Klinsmann sagt, Fußball sei „nicht angekommen“. Ja, wie denn? Bei der Konkurrenz an jeder Ecke und der biederen Qualität des Gebotenen? Die Inspiration kommt automatisch, wenn der Erfolg erst mal auf internationaler Ebene existiert. Wie man an den erfolgreichen Juniorenmannschaften sieht, sind die nicht so weit von der Weltspitze entfernt.
Was ich mich gerade frage: man kann doch davon ausgehen, daß viele der angehenden Profisportler im Collegebereich früher auch gute Fußballer waren. Und durch den von Jürgen K. (hier: Kalwa) beschriebenen Selektionsprozess zur Spezialisierung auf eine einzige Sportart gedrängt wurden.
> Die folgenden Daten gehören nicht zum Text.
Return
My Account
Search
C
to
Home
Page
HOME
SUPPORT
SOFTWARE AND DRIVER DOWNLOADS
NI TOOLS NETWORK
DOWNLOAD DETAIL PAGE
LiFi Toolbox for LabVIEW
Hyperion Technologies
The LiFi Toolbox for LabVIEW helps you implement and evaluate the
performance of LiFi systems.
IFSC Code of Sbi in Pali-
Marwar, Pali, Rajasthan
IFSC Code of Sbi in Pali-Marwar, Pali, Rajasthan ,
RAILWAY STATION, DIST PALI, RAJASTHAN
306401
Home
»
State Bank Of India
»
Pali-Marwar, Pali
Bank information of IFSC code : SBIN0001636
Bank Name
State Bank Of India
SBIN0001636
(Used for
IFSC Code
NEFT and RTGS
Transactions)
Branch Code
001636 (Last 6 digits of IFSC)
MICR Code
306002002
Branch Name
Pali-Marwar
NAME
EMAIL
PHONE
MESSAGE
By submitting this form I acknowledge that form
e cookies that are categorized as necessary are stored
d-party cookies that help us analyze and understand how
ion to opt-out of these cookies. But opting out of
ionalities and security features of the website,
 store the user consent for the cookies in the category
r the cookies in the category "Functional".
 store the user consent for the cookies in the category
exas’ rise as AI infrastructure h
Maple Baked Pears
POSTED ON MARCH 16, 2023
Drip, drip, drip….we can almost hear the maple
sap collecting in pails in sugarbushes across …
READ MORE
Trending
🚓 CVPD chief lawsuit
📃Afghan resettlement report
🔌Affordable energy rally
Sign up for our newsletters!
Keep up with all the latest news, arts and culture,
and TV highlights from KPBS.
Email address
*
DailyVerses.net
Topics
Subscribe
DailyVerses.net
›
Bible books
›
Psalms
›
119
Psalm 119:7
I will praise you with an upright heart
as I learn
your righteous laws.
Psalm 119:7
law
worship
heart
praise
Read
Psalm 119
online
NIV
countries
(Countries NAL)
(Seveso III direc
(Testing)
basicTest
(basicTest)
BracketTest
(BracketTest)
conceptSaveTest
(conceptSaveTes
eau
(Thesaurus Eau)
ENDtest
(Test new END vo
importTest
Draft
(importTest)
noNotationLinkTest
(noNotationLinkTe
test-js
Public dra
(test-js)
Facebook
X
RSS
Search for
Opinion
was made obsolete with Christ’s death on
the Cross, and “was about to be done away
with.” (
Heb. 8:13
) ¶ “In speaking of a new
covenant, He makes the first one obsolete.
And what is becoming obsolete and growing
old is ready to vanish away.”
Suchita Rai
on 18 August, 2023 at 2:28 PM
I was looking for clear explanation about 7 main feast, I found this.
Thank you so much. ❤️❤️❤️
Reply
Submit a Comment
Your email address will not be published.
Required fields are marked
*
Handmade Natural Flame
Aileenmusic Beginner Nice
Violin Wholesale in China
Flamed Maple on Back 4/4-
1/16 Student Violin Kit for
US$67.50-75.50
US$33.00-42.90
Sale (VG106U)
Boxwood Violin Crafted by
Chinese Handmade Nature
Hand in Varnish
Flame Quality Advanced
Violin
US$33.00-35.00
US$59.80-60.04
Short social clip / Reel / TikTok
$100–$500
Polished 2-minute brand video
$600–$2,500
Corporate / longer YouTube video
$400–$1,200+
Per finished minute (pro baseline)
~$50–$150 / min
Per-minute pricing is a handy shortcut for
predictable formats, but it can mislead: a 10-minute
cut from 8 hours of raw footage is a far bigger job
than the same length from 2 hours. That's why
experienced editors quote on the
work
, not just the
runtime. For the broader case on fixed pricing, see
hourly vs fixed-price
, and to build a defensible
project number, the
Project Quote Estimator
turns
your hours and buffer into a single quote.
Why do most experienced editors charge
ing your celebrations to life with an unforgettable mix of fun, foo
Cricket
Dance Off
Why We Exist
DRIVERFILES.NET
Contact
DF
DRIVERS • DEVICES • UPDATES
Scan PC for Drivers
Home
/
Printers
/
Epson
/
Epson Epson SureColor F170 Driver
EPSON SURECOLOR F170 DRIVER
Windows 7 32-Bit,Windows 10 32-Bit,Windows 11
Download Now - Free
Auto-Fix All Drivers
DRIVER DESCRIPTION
Aber nach drei, vier Jahren gibt es doch den nächsten Selektionsprozess und die allermeisten dieser Sportler landen ebend nicht in den Profimanschaften. Warum kehrt derjenige, der dann für, sagen wir, die NFL nicht groß und stark genug (oder zu blöde) ist, nicht zum Fussball zurück? Mäßig talentierte Mittzwanziger, denen die entscheidenden Jahre für die Entwicklung eines Profifussballers fehlen – damit beeindruckt man zwar nicht die Welt, aber zum Auffüllen der Liga wird es schon reichen, oder?
@sternburg: Der Gedanke ist gut. Zwei Dinge sollten aber erwähnt werden: die Spezialisierung weg vom Fußball setzt mit 15 oder 16 ein, wenn man an der High School zeigen muss, was man kann, damit man dann bei einem College landet, das Stipendien zahlt. Wer mit 22 wieder da anknüpfen will, wo er mit 14 war, hat im Prinzip kene Chance mehr, Anschluss zu finden. Man lernt als Fußballer in der Entwicklungsphase A-Jugend eine ganze Menge.
Der zweite Gedanke: Selbst wenn einer beim Einschwenken zurück Richtung Fußball mit 22 noch so gerade in die MLS reinrutschen würde: Die Gehälter dort sind so niedrig, dass man in jedem vernünftigen Job als College-Absolvent mehr verdient.
Ach richtig, College-Absolvent, College-Absolvent. Ich vergesse immer, daß die Jungs und Mädels nach ein paar Jahren einer aussichtslosen Sportkarriere den gleichen akademischen Grad haben wie ich nach meinem langen und, hüstel, entbehrungsreichen Studium.
Dabei laufen in ca. einem Drittel meiner Lebenszeit Werbespots der NCAA auf NASN die mich an gerade diesen Umstand erinnern wollen.
Was ich mich auch gerade frage, lieber Jürgen Kalwa, ist, wie denn amerikanische Fußballspieler überhaupt eine Form von „internationalem Erfolg“ darbieten können sollen, wenn sie denn, sofern sie zuhause spielen, weder eine Champions League (noch UEFA-Pokal aka Europa League) noch eine Copa Libertadores spielen können?
Die nordamerikanische WM-Qualifikation bietet doch reichlich zu wenige Herausforderungen.
Fehlt eine nordamerikanische Champions League? Und ernsthaft gefragt: Wer sollte die schauen?
Der Begriff World Series im Baseball sagt ’ne Menge über das Selbstverständnis aus, finde ich.